[begin Given passage]

[Remote] AI Evals Technical Lead

Note: The job is a remote job and is open to candidates in USA. P-1 AI is focused on building an engineering AGI to impact the built world significantly. The AI Evals Technical Lead will be responsible for developing and validating evaluation tests to ensure the AI, Archie, meets industry skill expectations and effectively performs engineering tasks.

Responsibilities

Implement the system for organizing, transforming, running, grading, and reporting on eval benchmarks
Design and execute the process by which we develop and QA our evals, incorporating contributions from our own engineering team, industrial partners, and subject-matter experts
Ensure that evals run effectively within our CI/CD system, continuously benchmarking our evolving AI platform and the experiments we’re performing around it
Create methods for detecting and testing for common quality challenges of AI, including hallucinations, undesirable stochasticity, and regressions
Be a technical leader in the consistent implementation and organization of automated tests across other areas of our technology stacks

Skills

Feel an unshakeable pull to work on agentic AI
Can usually break an AI or a piece of software in under a minute (if you want to)

[end Given passage]
[begin Extracted entries]

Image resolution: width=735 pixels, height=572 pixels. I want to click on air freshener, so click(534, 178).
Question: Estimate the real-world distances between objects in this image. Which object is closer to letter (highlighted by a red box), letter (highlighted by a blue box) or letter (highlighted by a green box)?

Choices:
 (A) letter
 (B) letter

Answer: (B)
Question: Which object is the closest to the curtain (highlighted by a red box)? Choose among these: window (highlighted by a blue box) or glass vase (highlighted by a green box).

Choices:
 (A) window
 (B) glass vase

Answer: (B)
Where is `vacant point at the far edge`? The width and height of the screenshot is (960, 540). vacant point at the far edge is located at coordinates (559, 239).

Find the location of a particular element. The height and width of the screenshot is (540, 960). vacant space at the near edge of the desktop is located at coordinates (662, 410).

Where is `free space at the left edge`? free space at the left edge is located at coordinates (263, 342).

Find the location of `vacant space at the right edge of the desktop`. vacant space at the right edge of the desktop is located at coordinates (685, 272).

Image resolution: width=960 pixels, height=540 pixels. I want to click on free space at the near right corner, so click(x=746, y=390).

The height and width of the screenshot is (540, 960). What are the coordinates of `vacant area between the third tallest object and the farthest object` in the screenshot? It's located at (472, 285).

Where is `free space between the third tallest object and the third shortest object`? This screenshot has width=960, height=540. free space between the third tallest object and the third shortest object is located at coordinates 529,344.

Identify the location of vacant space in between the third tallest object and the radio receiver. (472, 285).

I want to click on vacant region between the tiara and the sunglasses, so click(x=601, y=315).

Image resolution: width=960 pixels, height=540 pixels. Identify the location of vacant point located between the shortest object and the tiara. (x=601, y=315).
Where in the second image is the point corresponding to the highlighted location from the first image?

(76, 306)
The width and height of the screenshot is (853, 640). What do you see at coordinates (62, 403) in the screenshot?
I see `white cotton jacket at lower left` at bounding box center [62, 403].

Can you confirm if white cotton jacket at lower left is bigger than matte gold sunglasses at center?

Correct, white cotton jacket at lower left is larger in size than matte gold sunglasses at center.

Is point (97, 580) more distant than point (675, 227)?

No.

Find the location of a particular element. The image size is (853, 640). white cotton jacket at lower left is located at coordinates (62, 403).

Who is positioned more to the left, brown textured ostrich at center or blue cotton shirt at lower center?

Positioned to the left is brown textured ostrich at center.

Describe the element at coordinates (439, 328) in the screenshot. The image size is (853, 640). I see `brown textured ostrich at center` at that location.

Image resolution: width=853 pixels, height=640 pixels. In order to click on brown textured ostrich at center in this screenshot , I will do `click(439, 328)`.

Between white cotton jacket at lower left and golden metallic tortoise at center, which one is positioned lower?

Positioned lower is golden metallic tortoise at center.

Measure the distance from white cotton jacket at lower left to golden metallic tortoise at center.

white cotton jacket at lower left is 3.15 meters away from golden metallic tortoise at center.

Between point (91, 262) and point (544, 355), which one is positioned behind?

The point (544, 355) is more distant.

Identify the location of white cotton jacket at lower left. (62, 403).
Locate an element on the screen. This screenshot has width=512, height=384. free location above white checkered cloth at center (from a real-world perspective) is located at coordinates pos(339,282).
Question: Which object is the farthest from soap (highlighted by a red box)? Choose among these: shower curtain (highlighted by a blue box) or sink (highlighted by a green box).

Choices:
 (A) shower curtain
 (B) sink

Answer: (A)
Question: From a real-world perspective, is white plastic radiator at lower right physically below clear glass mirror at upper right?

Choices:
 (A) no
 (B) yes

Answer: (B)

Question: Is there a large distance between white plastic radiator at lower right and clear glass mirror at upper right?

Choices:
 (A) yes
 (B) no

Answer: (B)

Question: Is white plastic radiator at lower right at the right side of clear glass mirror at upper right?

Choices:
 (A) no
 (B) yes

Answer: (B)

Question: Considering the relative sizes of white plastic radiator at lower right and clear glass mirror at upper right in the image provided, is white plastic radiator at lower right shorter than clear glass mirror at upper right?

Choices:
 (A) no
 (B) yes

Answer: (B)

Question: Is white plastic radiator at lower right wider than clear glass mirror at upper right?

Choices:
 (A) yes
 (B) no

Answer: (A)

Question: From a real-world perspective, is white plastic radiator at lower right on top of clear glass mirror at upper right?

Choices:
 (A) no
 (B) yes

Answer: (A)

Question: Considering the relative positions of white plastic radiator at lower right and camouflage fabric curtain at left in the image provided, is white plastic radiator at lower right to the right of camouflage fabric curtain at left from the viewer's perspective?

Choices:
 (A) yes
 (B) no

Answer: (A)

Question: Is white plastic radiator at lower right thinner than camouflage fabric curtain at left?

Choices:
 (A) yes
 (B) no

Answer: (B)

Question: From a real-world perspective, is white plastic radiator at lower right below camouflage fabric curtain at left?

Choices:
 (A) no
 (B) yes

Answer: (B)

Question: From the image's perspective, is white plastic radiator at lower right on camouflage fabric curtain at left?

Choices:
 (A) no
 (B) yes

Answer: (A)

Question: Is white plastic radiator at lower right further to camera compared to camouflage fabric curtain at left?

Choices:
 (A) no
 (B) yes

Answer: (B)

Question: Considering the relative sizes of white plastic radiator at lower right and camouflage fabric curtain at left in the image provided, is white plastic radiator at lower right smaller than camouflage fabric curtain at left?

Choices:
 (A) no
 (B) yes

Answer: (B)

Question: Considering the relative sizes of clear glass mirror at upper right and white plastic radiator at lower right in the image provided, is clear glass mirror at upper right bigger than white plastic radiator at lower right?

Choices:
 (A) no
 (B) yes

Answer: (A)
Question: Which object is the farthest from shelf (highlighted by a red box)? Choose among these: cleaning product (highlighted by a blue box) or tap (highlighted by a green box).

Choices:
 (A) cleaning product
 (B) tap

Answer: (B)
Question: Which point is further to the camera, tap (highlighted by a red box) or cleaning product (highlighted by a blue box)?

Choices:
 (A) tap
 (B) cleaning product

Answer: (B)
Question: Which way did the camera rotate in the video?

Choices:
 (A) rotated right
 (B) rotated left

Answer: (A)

[end Extracted entries]

Problem set.
1 – According to the job posting, what is the name of the AI whose skills the evaluation tests are meant to check?
2 – Transcribe the job posting from "[Remote] AI Evals" to "performs engineering tasks.".
Nothing in the listing is needed here.

The results.
1 – Archie

2 –
[Remote] AI Evals Technical Lead

Note: The job is a remote job and is open to candidates in USA. P-1 AI is focused on building an engineering AGI to impact the built world significantly. The AI Evals Technical Lead will be responsible for developing and validating evaluation tests to ensure the AI, Archie, meets industry skill expectations and effectively performs engineering tasks.